Christmas Eve in our Unger household always was scented by pine from the Christmas tree, furniture polish in the living room, the fishy smell of tuna salad (the only time in the year that this meal was served due to a meatless vigil), and the best smell of all---Christmas butter cookies.  My Mother’s Christmas butter cookies are like no others due to their 1/4-inch thickness and primarily due to the inclusion of sieved hard-boiled egg yolks, which affect the texture and enhance the yellow color.  The cookies should be golden yellow, not brown, so one must watch the baking carefully (my Mother would pull up a chair to the oven with its light on to watch color).  This recipe was lost for many years until a happenstance long-distance phone call with our long-time next-door Illinois neighbor, Laverne, gratefully brought it to light.  On Laverne’s recipe card, this recipe was attributed to another neighborhhood baker with whom my Mother shared it but who claimed it as her own.  I still use my Mother’s five old Christmas cookie cutters; they are willed to my children, Lisa, Sheila, and Patrick, and to my granddaughters, Haley and Zoe.​
​1 pound cold butter (highest
   quality, such as Plugra)
1 cup sugar
4 cups unbleached flour
​Cut cold butter into small pieces.  In a stand mixer, cream butter and sugar until light.  Gradually incorporate flour.
 
If using unsalted butter, add 1/4-teaspoon salt now.
​1 raw egg yolk
splash of vanilla
grated rind of a half lemon
​Incorporate egg yolk and vanilla.
 
Gently fold in lemon rind.
​4 hard-cooked egg yolks
   (no green rings please)
Halve egg yolks and spread evenly in a large fine sieve; press yolks through sieve onto dough and fold in gently.  (Hard-cooked egg whites went into our Xmas tuna salad.)

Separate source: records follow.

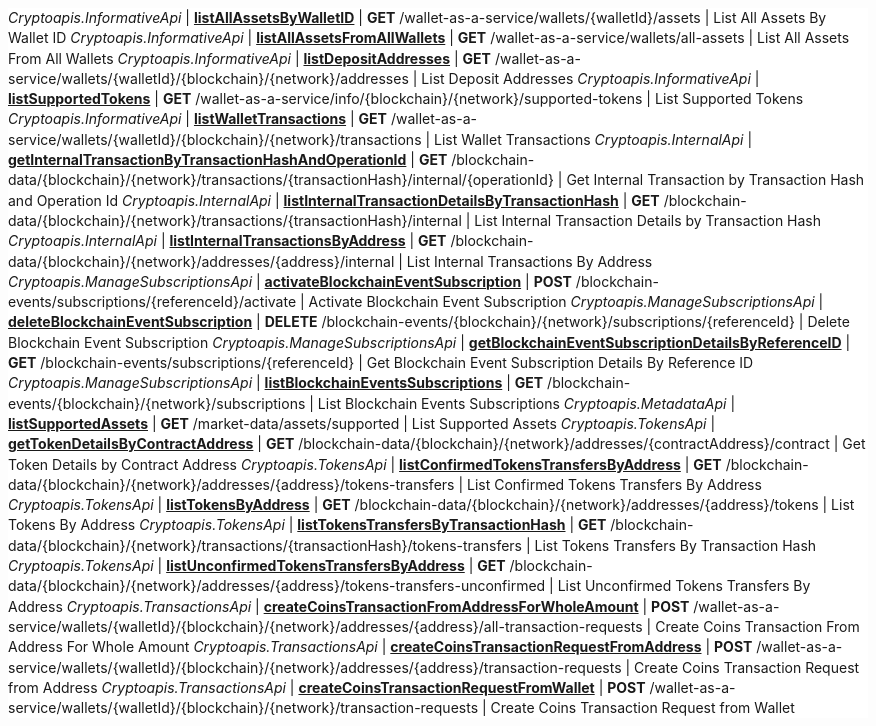 *Cryptoapis.InformativeApi* | [**listAllAssetsByWalletID**](docs/InformativeApi.md#listAllAssetsByWalletID) | **GET** /wallet-as-a-service/wallets/{walletId}/assets | List All Assets By Wallet ID
*Cryptoapis.InformativeApi* | [**listAllAssetsFromAllWallets**](docs/InformativeApi.md#listAllAssetsFromAllWallets) | **GET** /wallet-as-a-service/wallets/all-assets | List All Assets From All Wallets
*Cryptoapis.InformativeApi* | [**listDepositAddresses**](docs/InformativeApi.md#listDepositAddresses) | **GET** /wallet-as-a-service/wallets/{walletId}/{blockchain}/{network}/addresses | List Deposit Addresses
*Cryptoapis.InformativeApi* | [**listSupportedTokens**](docs/InformativeApi.md#listSupportedTokens) | **GET** /wallet-as-a-service/info/{blockchain}/{network}/supported-tokens | List Supported Tokens
*Cryptoapis.InformativeApi* | [**listWalletTransactions**](docs/InformativeApi.md#listWalletTransactions) | **GET** /wallet-as-a-service/wallets/{walletId}/{blockchain}/{network}/transactions | List Wallet Transactions
*Cryptoapis.InternalApi* | [**getInternalTransactionByTransactionHashAndOperationId**](docs/InternalApi.md#getInternalTransactionByTransactionHashAndOperationId) | **GET** /blockchain-data/{blockchain}/{network}/transactions/{transactionHash}/internal/{operationId} | Get Internal Transaction by Transaction Hash and Operation Id
*Cryptoapis.InternalApi* | [**listInternalTransactionDetailsByTransactionHash**](docs/InternalApi.md#listInternalTransactionDetailsByTransactionHash) | **GET** /blockchain-data/{blockchain}/{network}/transactions/{transactionHash}/internal | List Internal Transaction Details by Transaction Hash
*Cryptoapis.InternalApi* | [**listInternalTransactionsByAddress**](docs/InternalApi.md#listInternalTransactionsByAddress) | **GET** /blockchain-data/{blockchain}/{network}/addresses/{address}/internal | List Internal Transactions By Address
*Cryptoapis.ManageSubscriptionsApi* | [**activateBlockchainEventSubscription**](docs/ManageSubscriptionsApi.md#activateBlockchainEventSubscription) | **POST** /blockchain-events/subscriptions/{referenceId}/activate | Activate Blockchain Event Subscription
*Cryptoapis.ManageSubscriptionsApi* | [**deleteBlockchainEventSubscription**](docs/ManageSubscriptionsApi.md#deleteBlockchainEventSubscription) | **DELETE** /blockchain-events/{blockchain}/{network}/subscriptions/{referenceId} | Delete Blockchain Event Subscription
*Cryptoapis.ManageSubscriptionsApi* | [**getBlockchainEventSubscriptionDetailsByReferenceID**](docs/ManageSubscriptionsApi.md#getBlockchainEventSubscriptionDetailsByReferenceID) | **GET** /blockchain-events/subscriptions/{referenceId} | Get Blockchain Event Subscription Details By Reference ID
*Cryptoapis.ManageSubscriptionsApi* | [**listBlockchainEventsSubscriptions**](docs/ManageSubscriptionsApi.md#listBlockchainEventsSubscriptions) | **GET** /blockchain-events/{blockchain}/{network}/subscriptions | List Blockchain Events Subscriptions
*Cryptoapis.MetadataApi* | [**listSupportedAssets**](docs/MetadataApi.md#listSupportedAssets) | **GET** /market-data/assets/supported | List Supported Assets
*Cryptoapis.TokensApi* | [**getTokenDetailsByContractAddress**](docs/TokensApi.md#getTokenDetailsByContractAddress) | **GET** /blockchain-data/{blockchain}/{network}/addresses/{contractAddress}/contract | Get Token Details by Contract Address
*Cryptoapis.TokensApi* | [**listConfirmedTokensTransfersByAddress**](docs/TokensApi.md#listConfirmedTokensTransfersByAddress) | **GET** /blockchain-data/{blockchain}/{network}/addresses/{address}/tokens-transfers | List Confirmed Tokens Transfers By Address
*Cryptoapis.TokensApi* | [**listTokensByAddress**](docs/TokensApi.md#listTokensByAddress) | **GET** /blockchain-data/{blockchain}/{network}/addresses/{address}/tokens | List Tokens By Address
*Cryptoapis.TokensApi* | [**listTokensTransfersByTransactionHash**](docs/TokensApi.md#listTokensTransfersByTransactionHash) | **GET** /blockchain-data/{blockchain}/{network}/transactions/{transactionHash}/tokens-transfers | List Tokens Transfers By Transaction Hash
*Cryptoapis.TokensApi* | [**listUnconfirmedTokensTransfersByAddress**](docs/TokensApi.md#listUnconfirmedTokensTransfersByAddress) | **GET** /blockchain-data/{blockchain}/{network}/addresses/{address}/tokens-transfers-unconfirmed | List Unconfirmed Tokens Transfers By Address
*Cryptoapis.TransactionsApi* | [**createCoinsTransactionFromAddressForWholeAmount**](docs/TransactionsApi.md#createCoinsTransactionFromAddressForWholeAmount) | **POST** /wallet-as-a-service/wallets/{walletId}/{blockchain}/{network}/addresses/{address}/all-transaction-requests | Create Coins Transaction From Address For Whole Amount
*Cryptoapis.TransactionsApi* | [**createCoinsTransactionRequestFromAddress**](docs/TransactionsApi.md#createCoinsTransactionRequestFromAddress) | **POST** /wallet-as-a-service/wallets/{walletId}/{blockchain}/{network}/addresses/{address}/transaction-requests | Create Coins Transaction Request from Address
*Cryptoapis.TransactionsApi* | [**createCoinsTransactionRequestFromWallet**](docs/TransactionsApi.md#createCoinsTransactionRequestFromWallet) | **POST** /wallet-as-a-service/wallets/{walletId}/{blockchain}/{network}/transaction-requests | Create Coins Transaction Request from Wallet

Shape dough into a flat oval, wrap it in waxed paper, and refrigerate it for no less than one hour but preferably all night or all day.  Firmness is important.
​1 raw egg white,
   room temperature
   and slightly beaten
finely chopped walnuts
   mixed with sugar
Roll chilled dough to 1/4-inch thickness and cut with Christmas-shaped cookie cutters (not too large) and place cookies on ungreased cookie sheets.  Brush cookies with egg white and sprinkle sparingly with mixture of walnuts and sugar.  Bake butter cookies in preheated 350 degree-F oven for about 15 minutes until golden yellow (not brown).  Immediately transfer cookies to racks to cool.